Travis: The vibe that we’re going for is very L.A., very Southern California. It’s casual but sophisticated. And California, in general, is open to new things, so there’s something to the idea of embracing cannabis and combining it with new things and trying to figure out how that will work together. That’s very L.A.
Who do you see as your core demographic?
Gela: Me. I’m the core demographic. And Travis is the core demographic. I don’t think you can start a brand and not start it with yourself in mind. One of the biggest mistakes a lot of people make — even when you get really big — is to have the corporate people come in and start doing market research. I love the way these clothes feel. I love the way the vape pen feels when I hold it in my hand and I think it’s a really good high. And it smokes really smoothly and I think that’s going to appeal to other people. I’m not trying to be an authority on anything. It’s just my point of view.
Have you found any similarities between the worlds of fashion and cannabis?
Gela: When Pam and I brought tracksuits to the world, the fashion world went crazy. They were like, “Oh my God, they’re anti-fashion. They’re killing it!” And I think this is the same kind of thing. We weren’t killing fashion. We were just presenting our point of view.
Do you think people will read this and think, “Oh my God, they’re killing cannabis”?
Gela: You know what? The world loves to do that. But I honestly think that if you walked into our beautiful world and you met us and tried our products, you wouldn’t hate us.

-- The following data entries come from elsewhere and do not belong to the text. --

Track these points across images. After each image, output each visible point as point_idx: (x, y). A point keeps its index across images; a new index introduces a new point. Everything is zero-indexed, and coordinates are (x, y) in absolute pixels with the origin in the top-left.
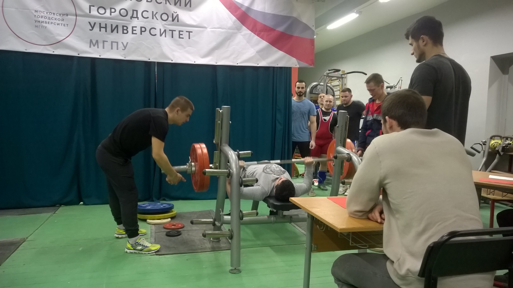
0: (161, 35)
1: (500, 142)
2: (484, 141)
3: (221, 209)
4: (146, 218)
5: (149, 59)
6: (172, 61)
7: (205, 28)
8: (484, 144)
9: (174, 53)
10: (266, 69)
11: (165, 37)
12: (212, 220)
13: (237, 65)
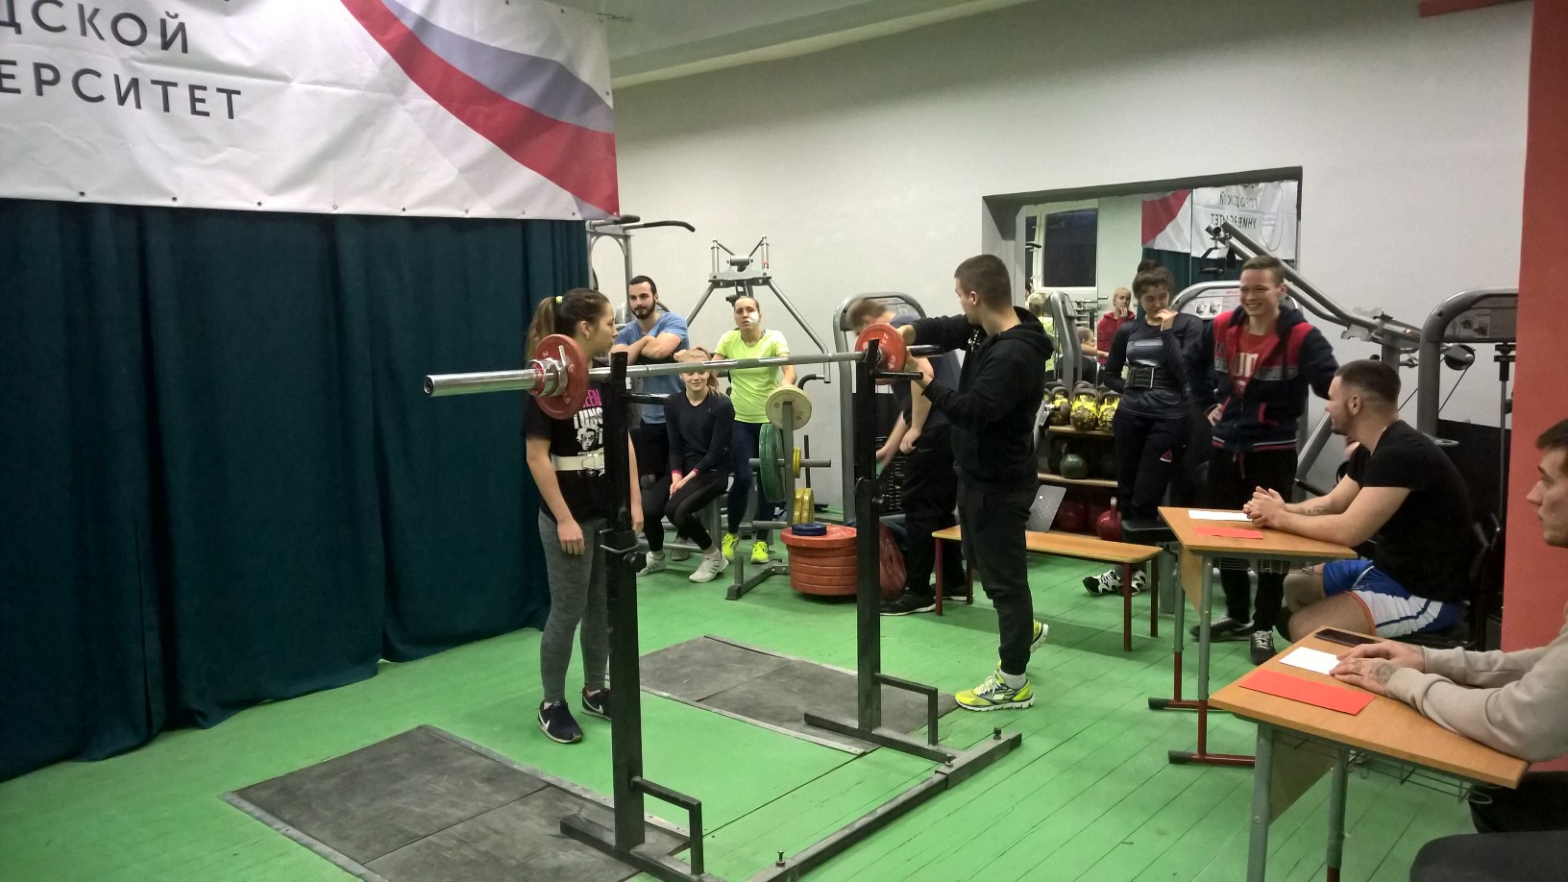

Travis: There are people who have put their entire lives into this industry, created strains and done other amazing things, and I have nothing but respect for that. This is not an easy business. We learned that over the 2 1/2 years of working on this brand. All we’re really doing is offering a different perspective, which I think can totally coexist in the cannabis space.
What advice would you give to cannabis-consuming parents and/or their 21-and-older children who might be contemplating getting high together?
Gela: You just have to take a deep breath and relax. It’s a pretty cool experience. People are out there walking in this world — mothers, grandmothers. It is no different than saying, “Hey, I have this amazing wine or tequila or whatever I want you to try.” I like that sharing aspect. I like sharing the experience of smoking with my incredibly responsible kid. He’s so deep and intelligent and he’s diving into this world. It’s been a joy.
Travis: I think what’s surprised me most is actually how many of like my mom’s generation actually did smoke cannabis, but it’s this thing they’ve just suppressed. Now they’re interested because it’s recreationally legal so you need to make sure they start out slowly. If someone hasn’t smoked in 30 years, you don’t want to throw them in the deep end.